The Share&Charge Foundation (“Share&Charge”), a nonprofit foundation based in the United Kingdom, has partnered with the Energy Web Foundation (“EWF”) to develop a blockchain-based protocol designed to facilitate transactions between electric vehicle owners and electric vehicle charging equipment operators. Share&Charge is developing a decentralized blockchain-based protocol that is interoperable across various technologies and charging station units. Accordingly, almost any charging station owner or operator will be able to incorporate the protocol into their equipment, thereby creating a network that includes a variety of charging stations. Consumers will download an app connecting them to this network, enabling them to select from a variety of units. Share&Charge will operate its protocol on top of EWF’s blockchain platform and, in its initial phase, will onboard EWF’s affiliates onto the protocol. The project is in early stages, and the organizations are wading through various technical issues, such as minimizing the wait time to begin charging.

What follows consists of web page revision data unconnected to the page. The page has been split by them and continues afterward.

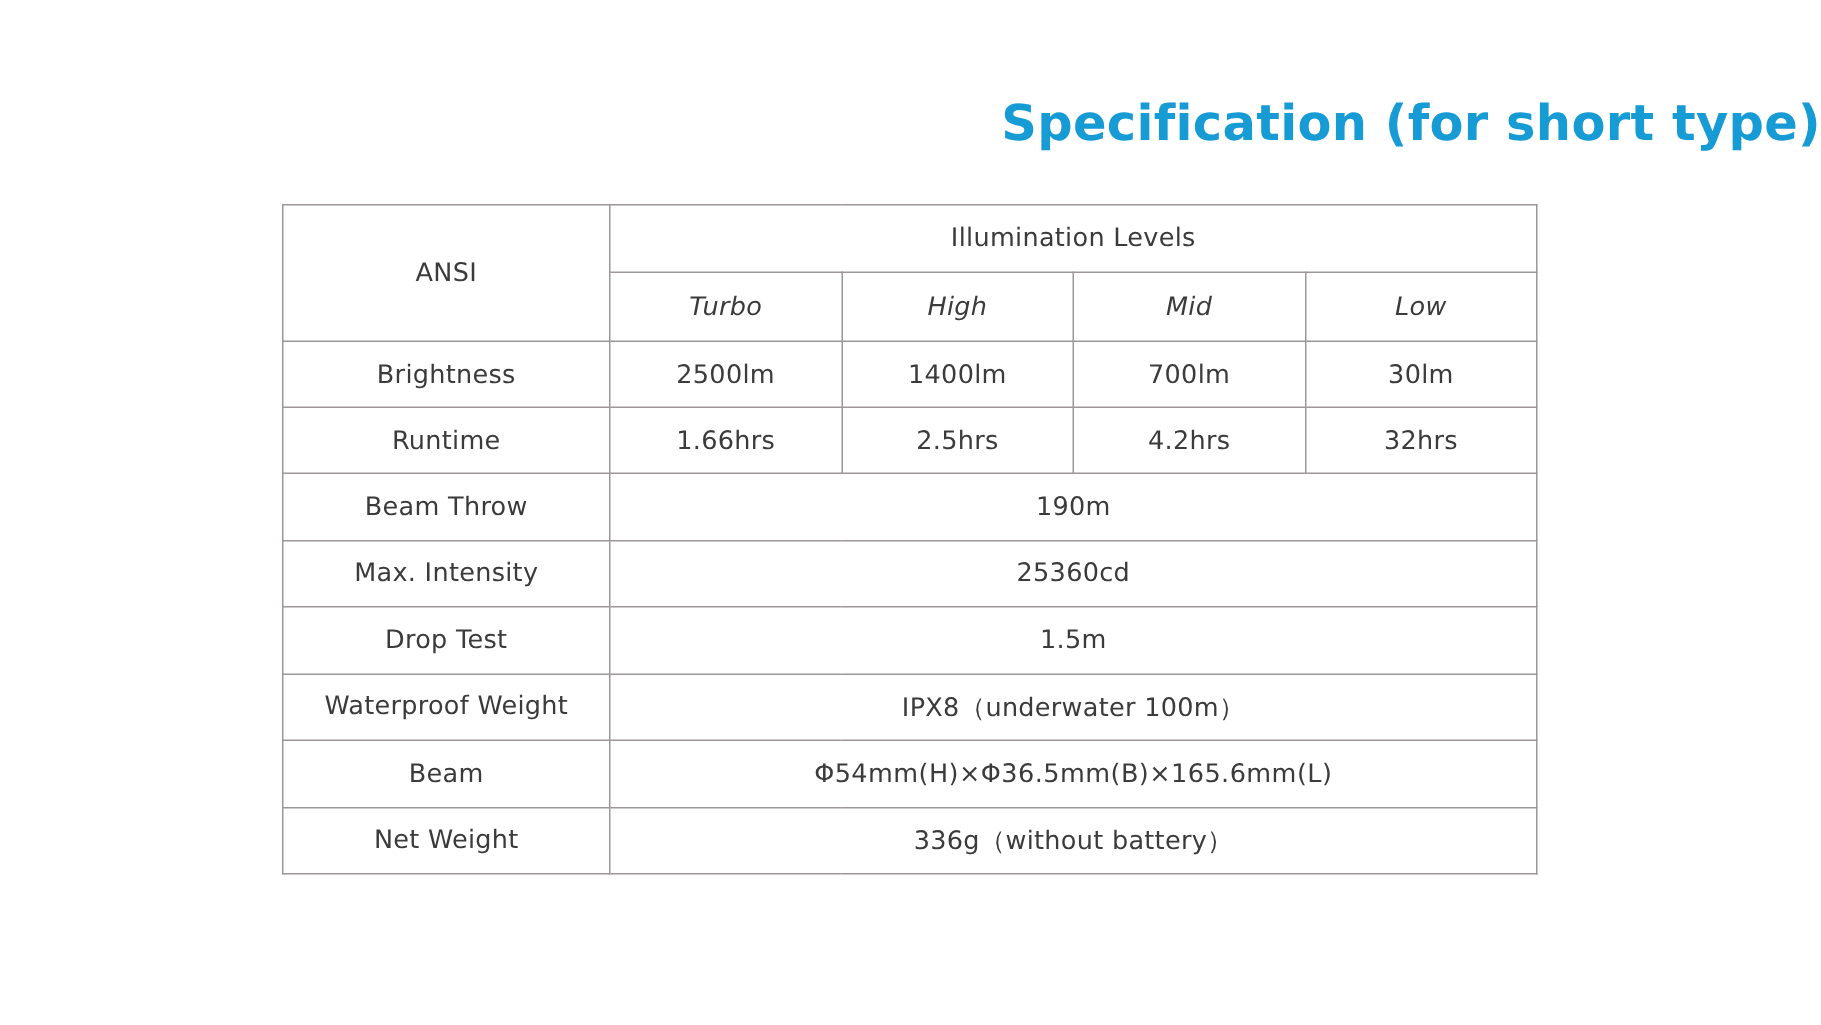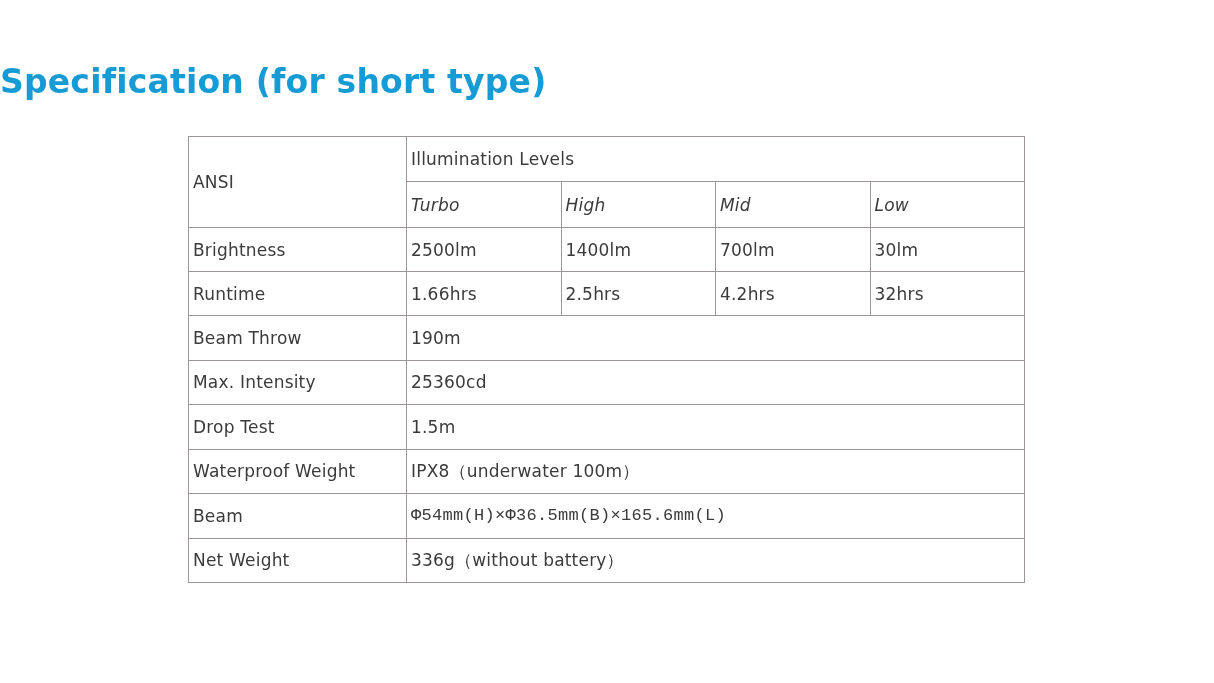--- a/index.html
+++ b/index.html
@@ -18,56 +18,57 @@
     position: relative;
     width: 1214px;
     height: 683px;
     background: #ffffff;
   }
   .title {
     position: absolute;
     left: 0;
     top: 62px;
     width: 1214px;
-    text-align: left;
+    text-align: right;
     font-size: 33px;
     font-weight: bold;
     letter-spacing: 0.2px;
     color: #169bd5;
     font-family: "DejaVu Sans", "Liberation Sans", sans-serif;
   }
   .spec-table {
     position: absolute;
     left: 188px;
     top: 136px;
     width: 836px;
     border-collapse: collapse;
     table-layout: fixed;
     background: #ffffff;
   }
   .spec-table td {
     border: 1px solid #9c9696;
     font-size: 17px;
     font-weight: normal;
+    text-align: center;
     vertical-align: middle;
     color: #3b3b3b;
     padding: 0 4px;
     background: #ffffff;
   }
   .col-label { width: 218px; }
   .col-lvl   { width: 154.5px; }
 
   .r-head  { height: 45px; }
   .r-sub   { height: 46px; font-style: italic; }
   .r-data  { height: 44px; }
   .r-merge { height: 44.5px; }
 
   .label-cell { letter-spacing: 0.2px; }
   .value-cell { letter-spacing: 0.2px; }
-  .wide-value { letter-spacing: 0.3px; font-family: Liberation Mono, monospace; }
+  .wide-value { letter-spacing: 0.3px; }
 </style>
 </head>
 <body>
 
 <div class="page">
 
   <div class="title">Specification (for short type)</div>
 
   <table class="spec-table">
     <colgroup>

By creating a blockchain-based platform, Share&Charge and EWF hope to expand consumer access to charging stations, minimize costs, record valuable data about electric vehicle charging, and, ultimately, promote greater adoption of electric vehicles. EWF and Share&Charge also believe that blockchain can undercut the role of private intermediaries, thereby reducing costs for charging station owners and operators. The electric vehicle market is rapidly expanding, yet the charging infrastructure is still fragmented. Blockchain-based solutions like the Share&Charge protocol could help the grid manage the growing demand more effectively.
ENGIE and Maltem Establish “Blockchain Studio” to Provide Software to Facilitate Commercial Adoption of Blockchain-based Applications.

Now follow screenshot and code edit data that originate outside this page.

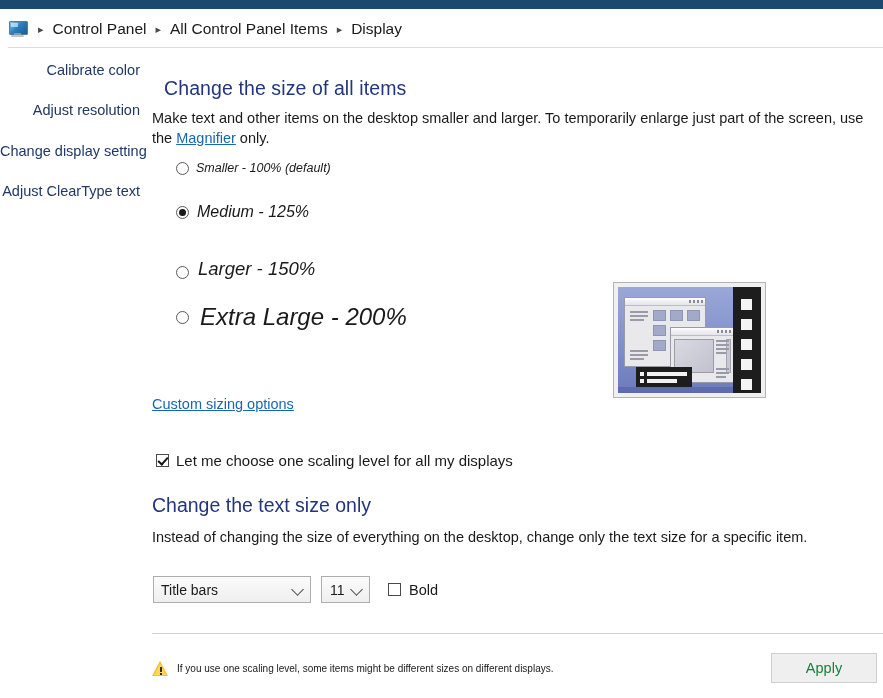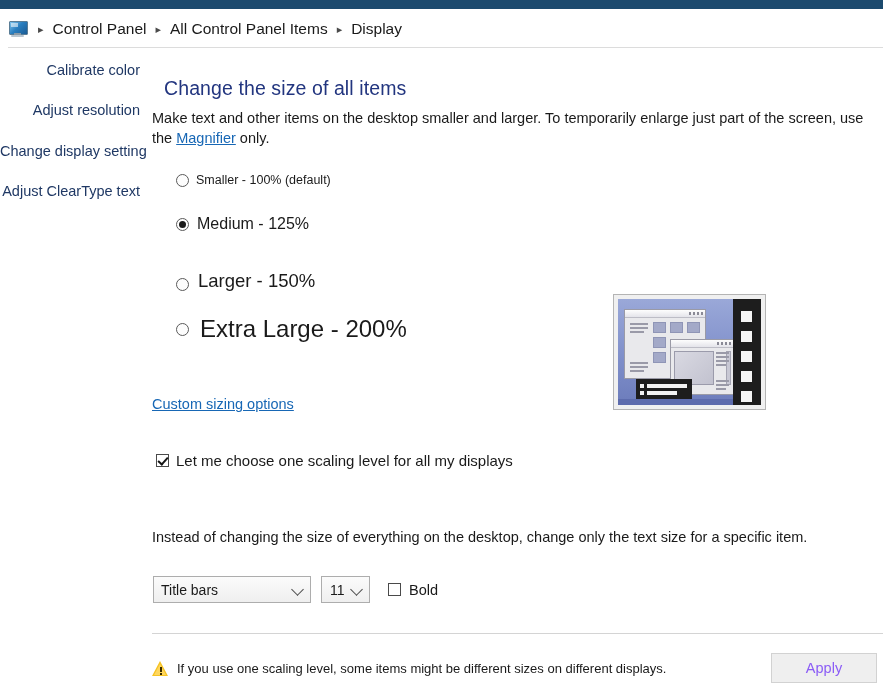--- a/index.html
+++ b/index.html
@@ -136,22 +136,23 @@
     max-width: 720px;
   }
   a.inline-link {
     color: #1767b5;
     text-decoration: underline;
   }
 
   
   .scale-block {
     position: relative;
-    margin-top: 22px;
+    margin-top: 10px;
     height: 190px;
+    font-style: italic;
   }
   .radio-row {
     position: absolute;
     left: 24px;
     display: flex;
     align-items: center;
   }
   .radio-row.r0 { top: 4px; }
   .radio-row.r1 { top: 46px; }
   .radio-row.r2 { top: 102px; align-items: flex-end; }
@@ -420,36 +421,36 @@
     width: 2px; height: 5px;
     background: #3a2c00;
   }
   .warn-icon .dot {
     position: absolute;
     left: 7.5px; top: 12px;
     width: 2px; height: 2px;
     background: #3a2c00;
   }
   .warn-text {
-    font-size: 13px;
+    font-size: 10px;
     color: #1a1a1a;
     white-space: nowrap;
   }
   .apply-btn {
     margin-left: auto;
     margin-right: 6px;
     width: 106px; height: 30px;
     background: #efefef;
     border: 1px solid #d2d2d2;
     box-sizing: border-box;
     display: flex;
     align-items: center;
     justify-content: center;
     font-size: 14.5px;
-    color: #8b5cf6;
+    color: #15803d;
     cursor: default;
   }
 </style>
 </head>
 <body>
 
 <div class="titlebar-strip"></div>
 
 <div class="addressbar">
   <div class="cp-icon">
@@ -555,20 +556,21 @@
     </div>
   </div>
 
   <a class="custom-link" href="#">Custom sizing options</a>
 
   <div class="checkbox-row">
     <span class="checkbox checked"></span>
     <span class="checkbox-label">Let me choose one scaling level for all my displays</span>
   </div>
 
+  <h1 class="section-title2">Change the text size only</h1>
   <p class="section-desc2">Instead of changing the size of everything on the desktop, change only the text size for a specific item.</p>
 
   <div class="control-row">
     <div class="select wide">
       <span>Title bars</span>
       <span class="chev"></span>
     </div>
     <div class="select narrow">
       <span>11</span>
       <span class="chev"></span>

ENGIE, a French-based multinational electric utility company, and Maltem Consulting Group (“Maltem”), a digital innovation consulting group, have established “Blockchain Studio,” a small software company that offers software products that enable companies in a variety of industries to leverage blockchain. ENGIE and Maltem have raised approximately $2.2 million to fund the organization, which has already released two products. One product is a software program designed to simplify the implementation of smart contracts so companies without substantial technical expertise can incorporate the technology into their operations. The other is software that manages blockchain infrastructure established on a company’s servers or in the cloud, reducing administrative challenges. Currently, Blockchain Studio is comprised of 10 employees, but ENGIE and Maltem plan to scale up the organization to 25 workers by the end of 2019. They also plan to open an office in Singapore and to enter the Southern European market by the first quarter of 2019.
Blockchain Studio is not ENGIE’s first foray into the blockchain space. Last year, ENGIE joined the EWF as an affiliate and, in July, it signed a Memorandum of Understanding (“MOU”) with the IOTA Foundation to research blockchain applications for energy management and smart cities. Through the MOU, ENGIE’s Lab CRIGEN will test various applications on IOTA Tangle, which is the IOTA Foundation’s open-source public blockchain. Unlike these previous ventures, however, Blockchain Studio’s scope extends beyond the energy industry, seeking to serve commercial entities in various industries. As blockchain technology matures, interest in bridge services that enable blockchain-based applications to advance beyond the “proof-of-concept” stage will continue to grow.